Write the entries out again exactly as they stand, but without the pictures.

:::

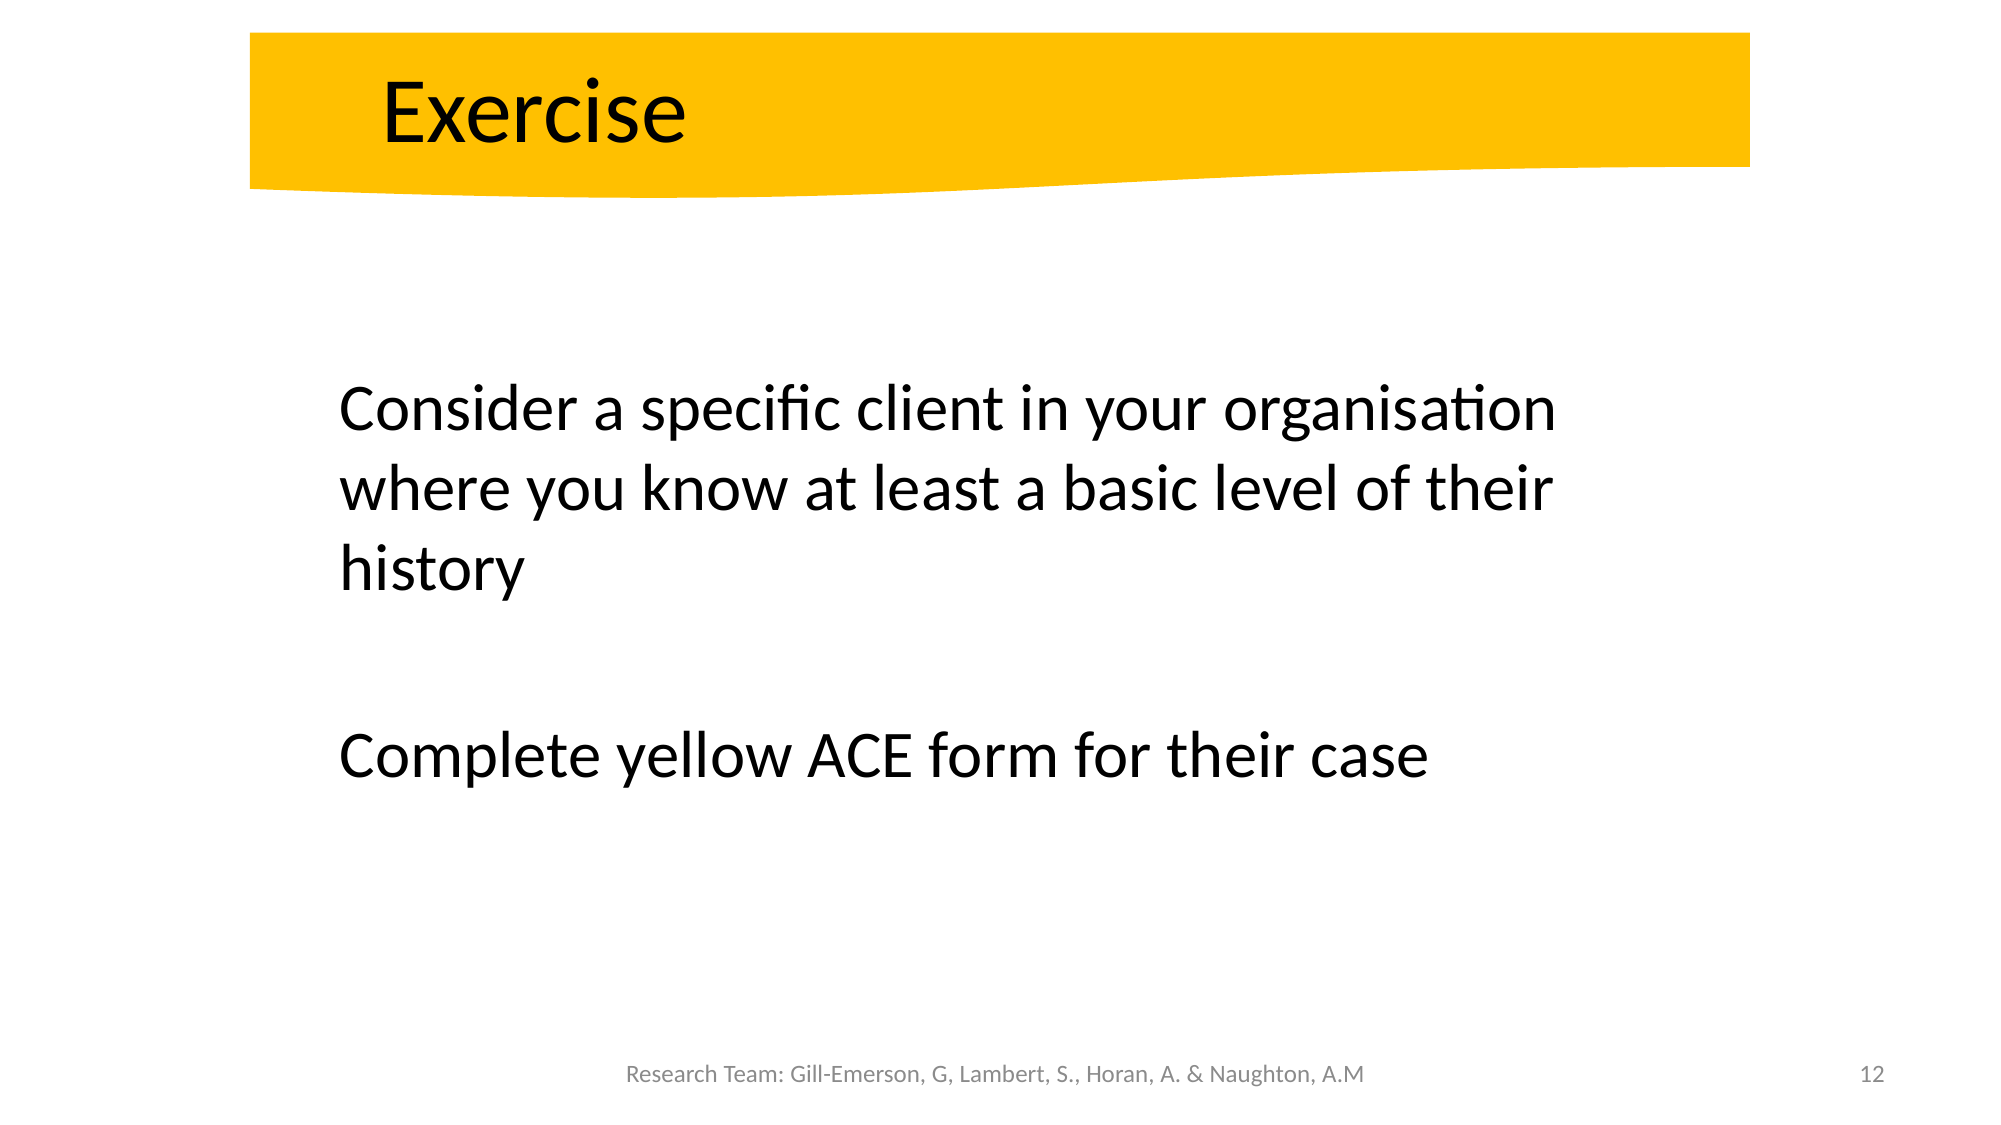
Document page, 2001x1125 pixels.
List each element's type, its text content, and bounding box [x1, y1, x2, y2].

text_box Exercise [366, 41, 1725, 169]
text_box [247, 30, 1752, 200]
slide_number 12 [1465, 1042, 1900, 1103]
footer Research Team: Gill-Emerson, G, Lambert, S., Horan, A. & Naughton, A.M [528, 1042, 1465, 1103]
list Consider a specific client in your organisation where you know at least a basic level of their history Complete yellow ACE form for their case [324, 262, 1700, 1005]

:::

## THE ANSWER:
Document page, 2001x1125 pixels.
List each element's type, its text content, and bounding box [x1, y1, x2, y2].

text_box Exercise [366, 41, 1725, 169]
text_box [247, 30, 1752, 200]
slide_number 12 [1465, 1042, 1900, 1103]
footer Research Team: Gill-Emerson, G, Lambert, S., Horan, A. & Naughton, A.M [528, 1042, 1465, 1103]
list Consider a specific client in your organisation where you know at least a basic level of their history Complete yellow ACE form for their case [324, 262, 1700, 1005]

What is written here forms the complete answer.